We also show for the first time that this is true for both field and lab colonies, and that workers in field colonies vary in size just as much as those in lab colonies do.

Turtle ant major blocking nest entrance with her head; fig section from paper showing multiple ants can block larger holes

Focus your defense on the assets that have a chance of surviving

Turtle ant soldiers block nest entrances with their disk-shaped head; however, blocking larger entrances, while possible with more soldiers, becomes less effective. If defense has little chance of succeeding because of high level of threat, ants concentrate their defenses and thus give up defense altogether in some sites.
The ant colonies flexible allocation of defenses among multiple nests and nest entrances is shown to agree with optimality model predictions in most cases; however, the lack of global information and coordination among soldiers may also lead to non-optimal allocation, especially when cavities differ in defensibility (entrance size).

WHY THIS WORK MATTERS

Building an efficient, curious human society

 

 
 

Insights about social insects relevant to collective organization, communication, search, and task allocation are being widely applied in computer science to develop better distributed algorithms - i.e. to build better software and hardware running on networks, in cluster computing, and in other contexts. In addition though, distributed problem-solving strategies inspired by ants and bees can and are also being used in logistics, industrial production line management, and other applications.
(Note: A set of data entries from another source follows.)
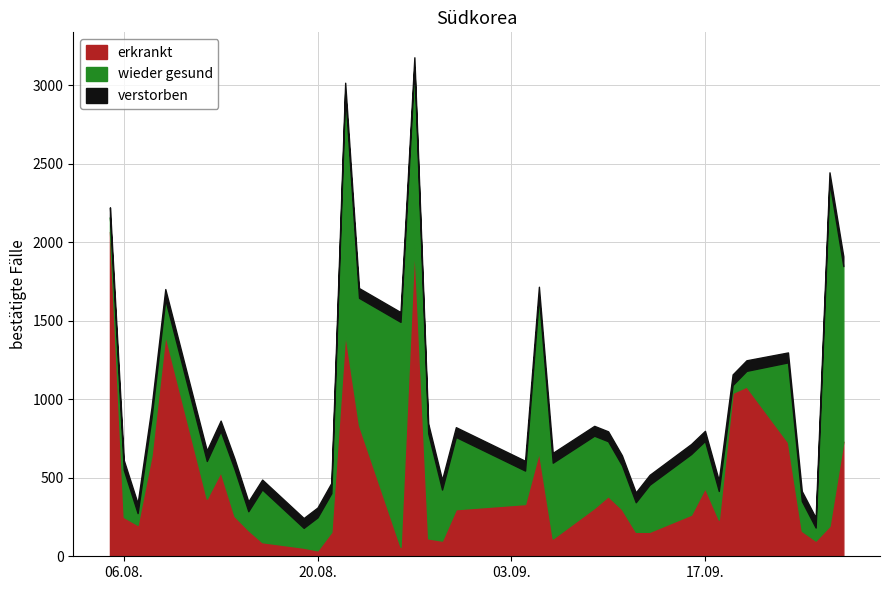

What is the maximum value for erkrankt?

2067.0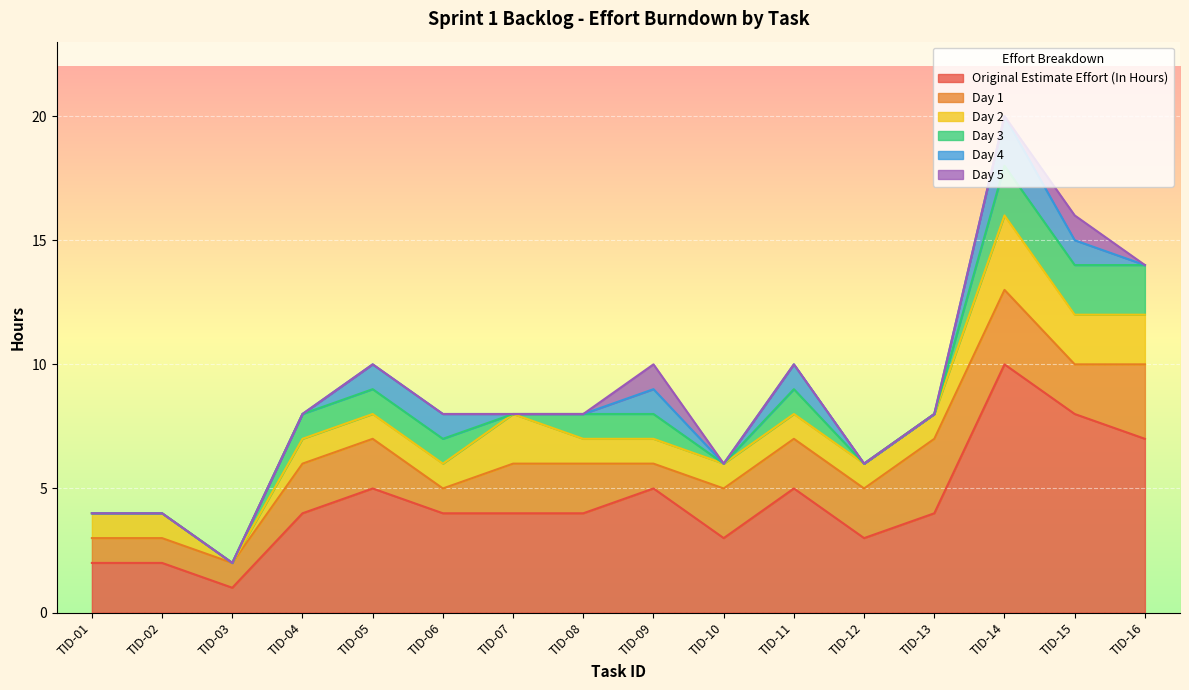

Rank the series at TID-01 from lowest to highest value.

Day 3, Day 4, Day 5, Day 1, Day 2, Original Estimate Effort (In Hours)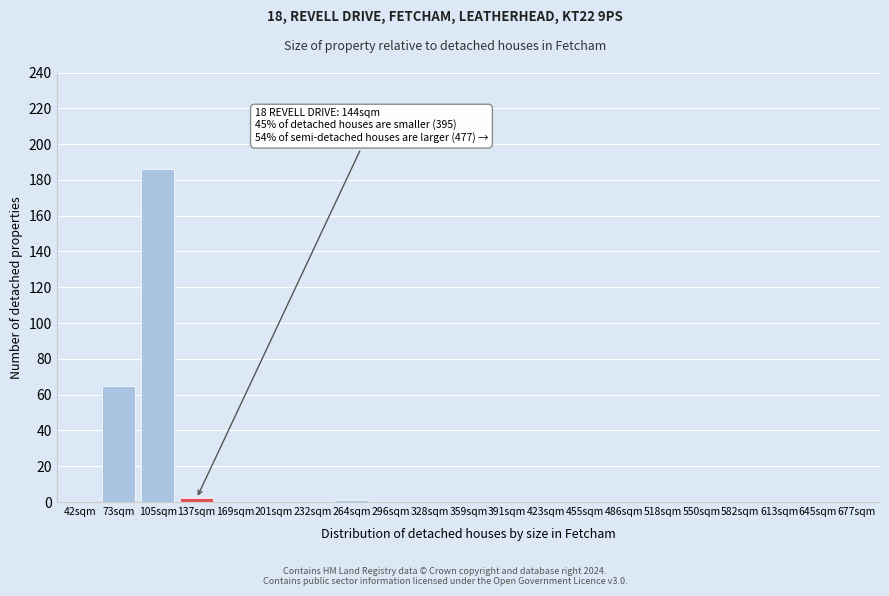

Reading right to left, list all the values displayed in this chart.

677sqm=0	645sqm=0	613sqm=0	582sqm=0	550sqm=0	518sqm=0	486sqm=0	455sqm=0	423sqm=0	391sqm=0	359sqm=0	328sqm=0	296sqm=0	264sqm=1	232sqm=0	201sqm=0	169sqm=0	137sqm=2	105sqm=186	73sqm=65	42sqm=0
The particular strength of social insects is that they have acquired and tested their collective strategies over many millions of years.

This means whenever we have a group of collaborating individuals facing a problem that requires both efficiency and robustness to a dynamic environment, social insects may have better strategies already in place than our best managers and engineers can come up with.

Lastly, we believe that we can create a society that is happier and more focused on the beauty in the world if we get adults and kids to be more humble in the face of what we do not know about the world, and to appreciate the intricacy that is represented in every living organism, even in the brain of an ant.